**Document text**:
= = = = =
Version:

Compound Aggregations Beta

Learn how to implement compound incremental aggregations like averages and arrays.

This guide explains compound aggregations and how to implement them as incremental features in Profiles.

Overview

Compound aggregations require intermediate calculations or multiple steps, each implemented as a simple composable aggregation. They break complex aggregations into component parts that can be maintained incrementally.

Motivation: When and why to use compound aggregations

Use compound aggregations when:

  • You need to compute averages (AVG, WEIGHTED_AVG), which cannot be computed directly incrementally
  • You need to select values based on min/max of another column (MIN_BY, MAX_BY)
  • You need to replace window functions (LAST_VALUE, FIRST_VALUE) with incremental alternatives
  • You need to aggregate arrays or lists that require union and sorting operations
  • You need boolean aggregations (BOOLOR_AGG, BOOLAND_AGG)
  • Your aggregation requires multiple intermediate calculations

Compound aggregations use:

  • Component parts (like sum and count for averages)
  • Intermediate entity vars maintained incrementally
  • Final calculations that combine components
tip
Tip: If compound aggregations don’t fit your use case, consider Incremental SQL Models for stateful processing or complex transformations.
= = = = =
**Extracted material**:
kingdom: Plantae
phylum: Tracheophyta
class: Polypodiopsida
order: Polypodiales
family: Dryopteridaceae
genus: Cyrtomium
= = = = =
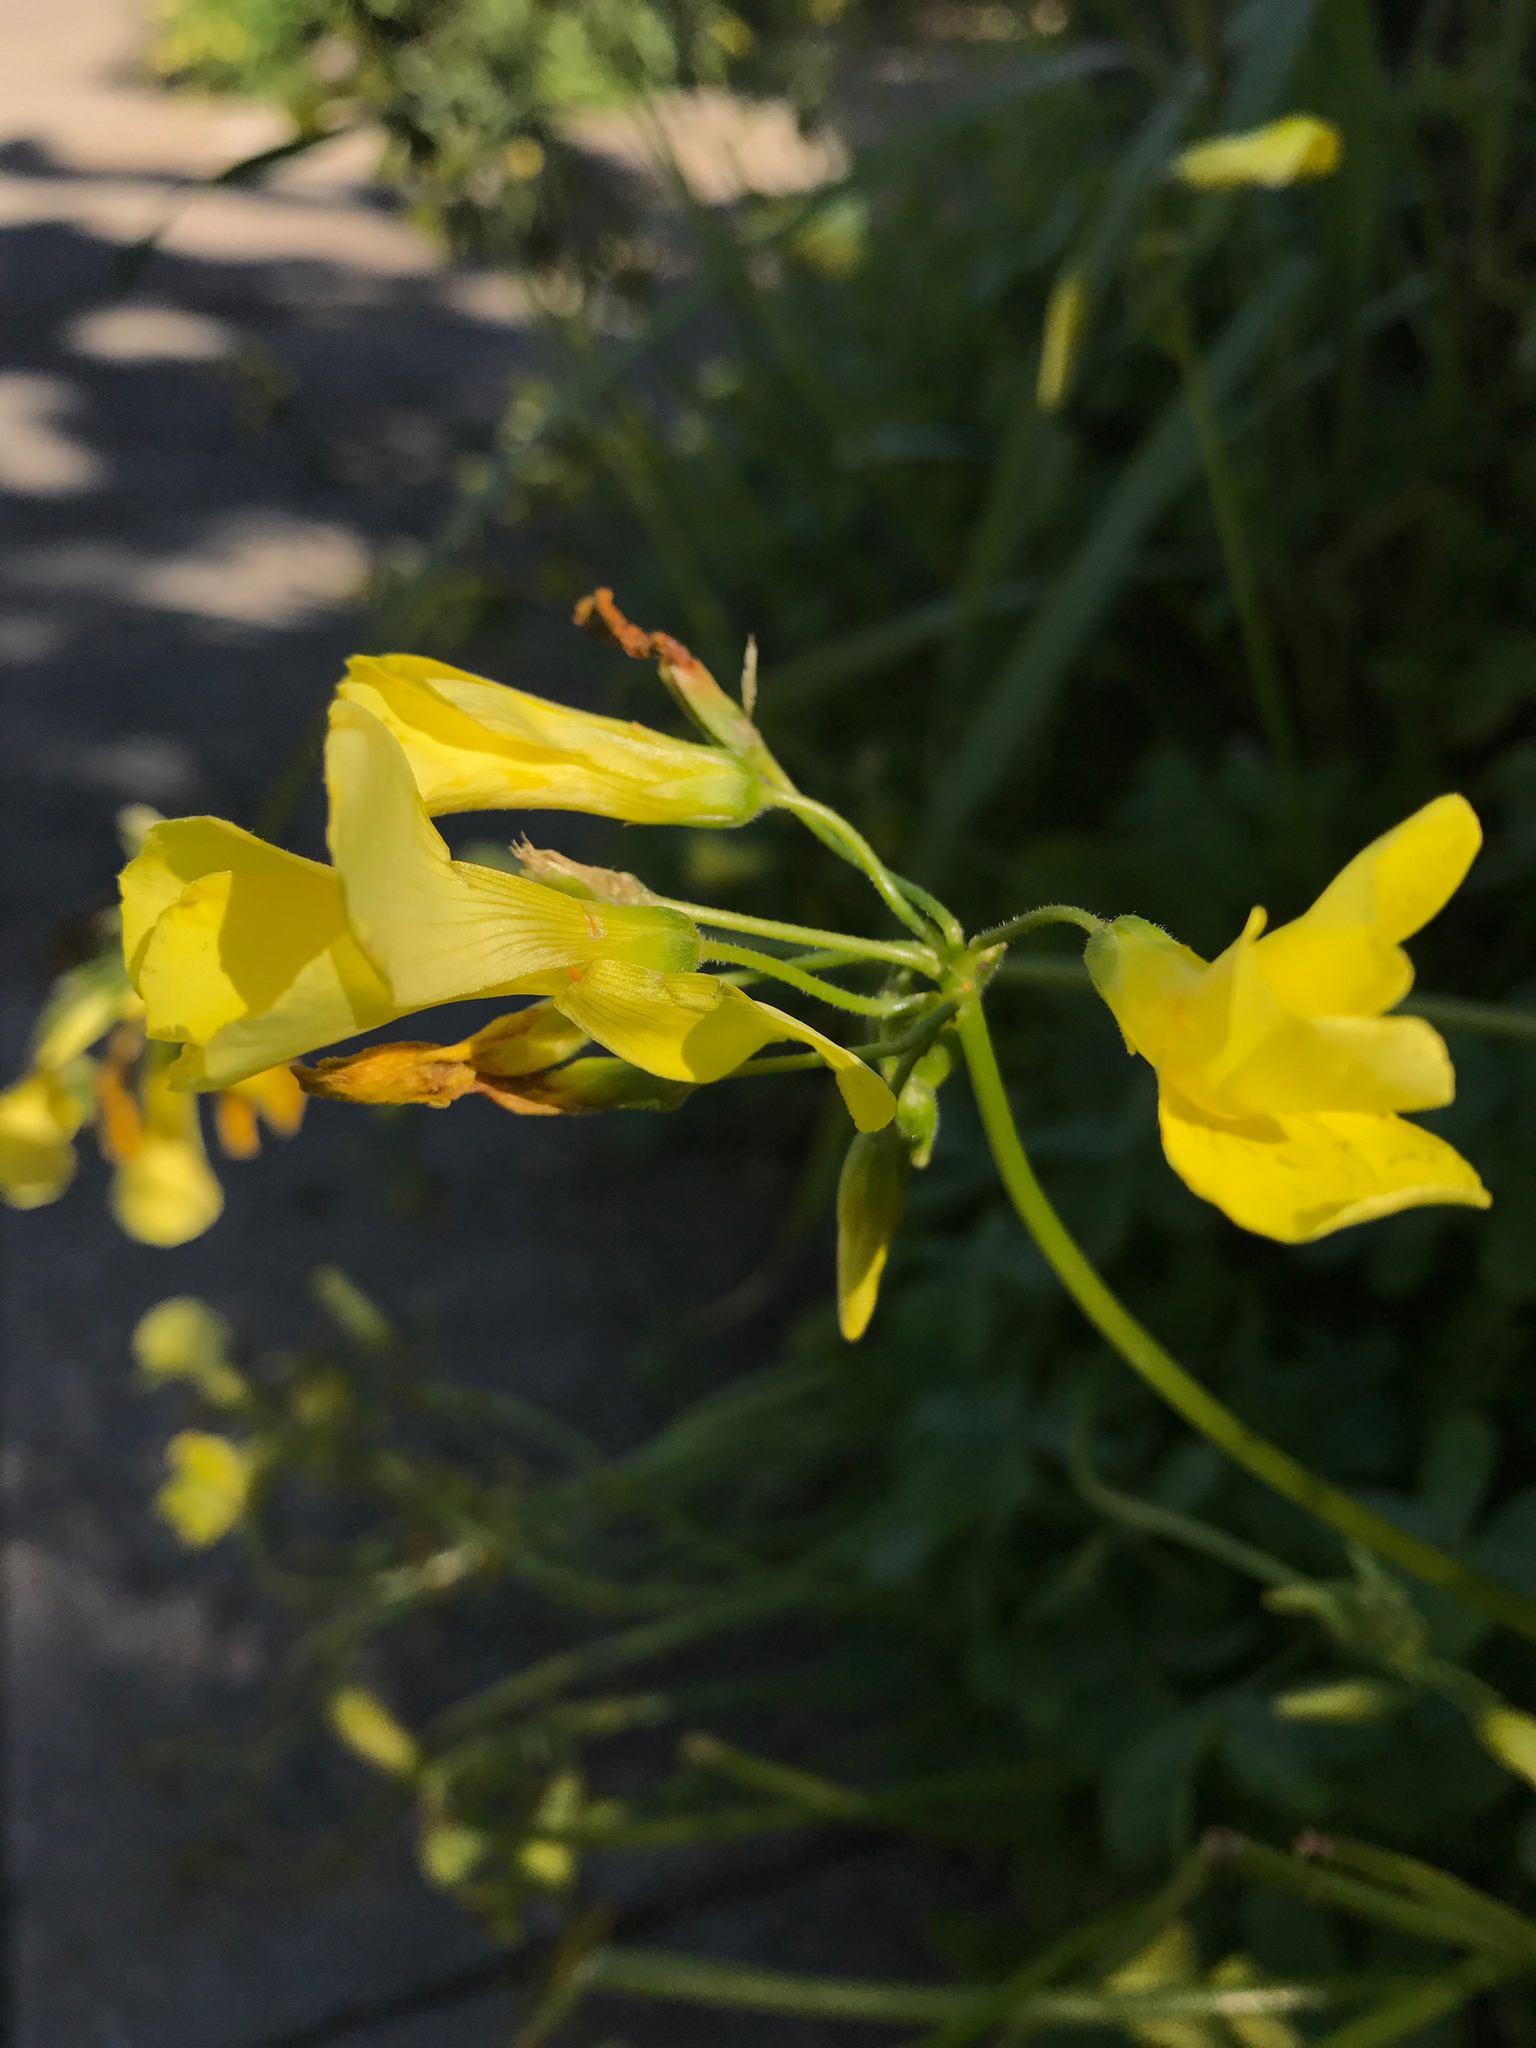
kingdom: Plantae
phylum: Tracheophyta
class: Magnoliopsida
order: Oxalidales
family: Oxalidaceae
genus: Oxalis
= = = = =
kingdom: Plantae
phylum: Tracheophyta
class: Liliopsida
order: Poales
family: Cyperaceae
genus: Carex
= = = = =
**What the task asks**: Copy the stretch of the compound aggregations guide from "Motivation: When and" through "aggregations (BOOLOR_AGG, BOOLAND_AGG)" word for word.

**Result of the task**:
Motivation: When and why to use compound aggregations

Use compound aggregations when:

  • You need to compute averages (AVG, WEIGHTED_AVG), which cannot be computed directly incrementally
  • You need to select values based on min/max of another column (MIN_BY, MAX_BY)
  • You need to replace window functions (LAST_VALUE, FIRST_VALUE) with incremental alternatives
  • You need to aggregate arrays or lists that require union and sorting operations
  • You need boolean aggregations (BOOLOR_AGG, BOOLAND_AGG)